An adventure in agile administration: Postinstall scripts are not configuration management

This post is a reaction to reviewing a puppet manifest at ${WORK} that installs a package and then has an exec resource run a script that modifies a configuration file for the package. Something in me just screams that this sort of approach is wrong, but I was looking for a way to explain why. Rather than just rant and rave at length which I am known to do on occasion, I wanted to give a succinct set of rules the team could follow. Fortunately, people aren't robots and so they usually want to understand the reasons behind those rules. This post is a means of me fleshing out those reasons.

It should be noted that the author of said manifest is a junior member of staff learning Puppet and so this is not a critique of their work by any means. I wanted to take the time to explain to them and provide guidance to the rest of the team about how various components should be handled.

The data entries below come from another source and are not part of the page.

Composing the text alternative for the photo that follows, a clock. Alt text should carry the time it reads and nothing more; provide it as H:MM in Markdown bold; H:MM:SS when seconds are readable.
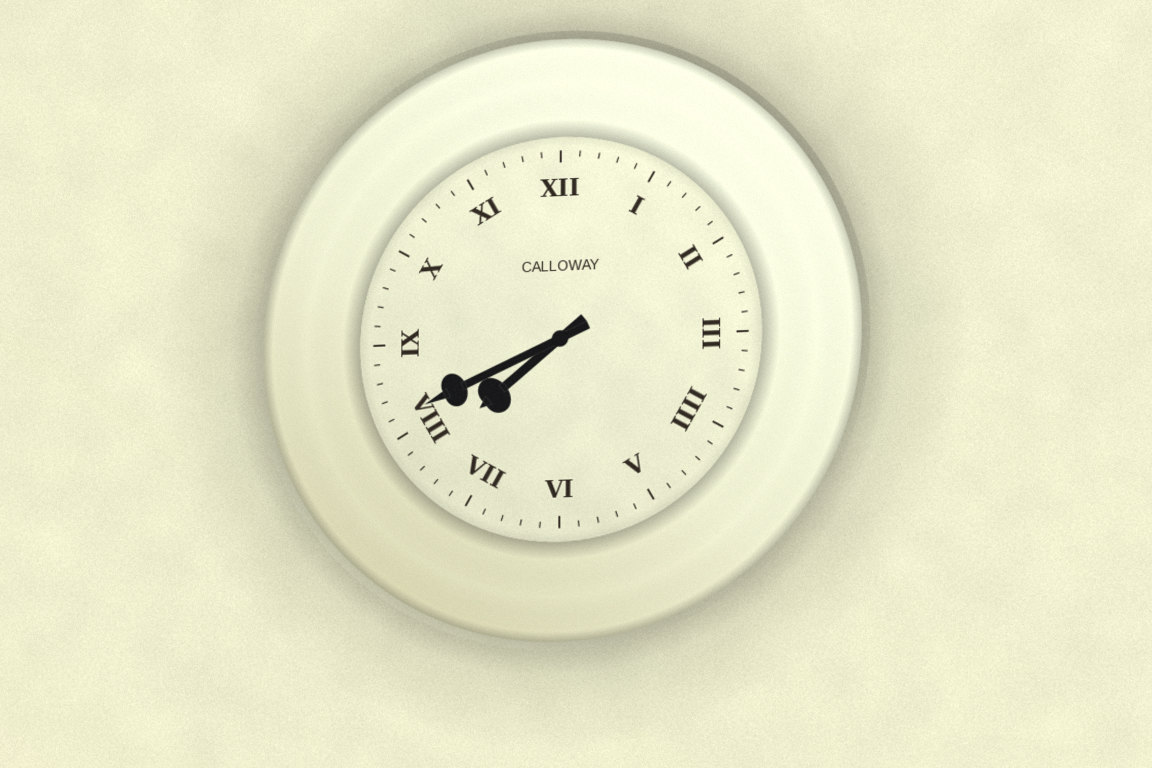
**7:41**
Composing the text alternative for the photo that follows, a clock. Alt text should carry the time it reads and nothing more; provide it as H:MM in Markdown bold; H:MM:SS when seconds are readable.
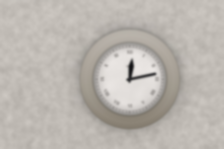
**12:13**
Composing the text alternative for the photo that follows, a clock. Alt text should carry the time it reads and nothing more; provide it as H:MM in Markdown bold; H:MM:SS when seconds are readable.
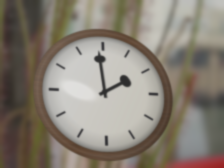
**1:59**
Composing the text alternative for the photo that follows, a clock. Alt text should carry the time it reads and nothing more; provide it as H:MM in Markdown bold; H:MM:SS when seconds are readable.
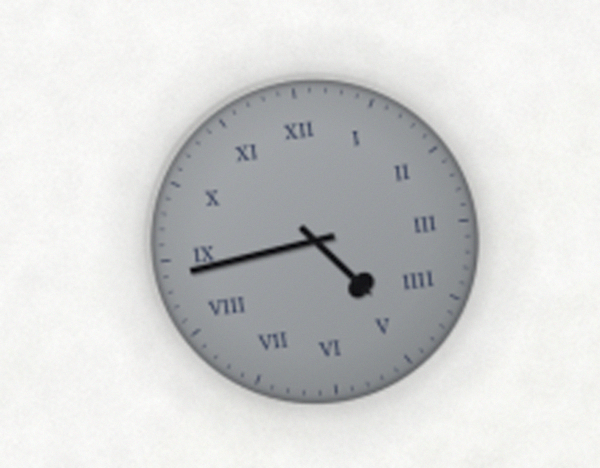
**4:44**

First of all, let's start with what this person did right

They fully automated the installation of this agent using Puppet
They deployed the binaries and scripts using a package

Based on that alone, this person is already heading in the right way and is leagues ahead of a large percentage of system administrators. If I asked "How would you install X on Y systems?" in an interview and that was their answer, they would be hired based purely on their potential.Furthermore, given that the manual way to install X was to install the package and run the configuration script, it is understandable why the person who wrote the manifest would do it that way.

The issue is that using scripting to modify configuration files or settings has a number of problems with it

Once you "shell out" of Puppet to perform an action or create configuration, Puppet has no way of knowing what was done.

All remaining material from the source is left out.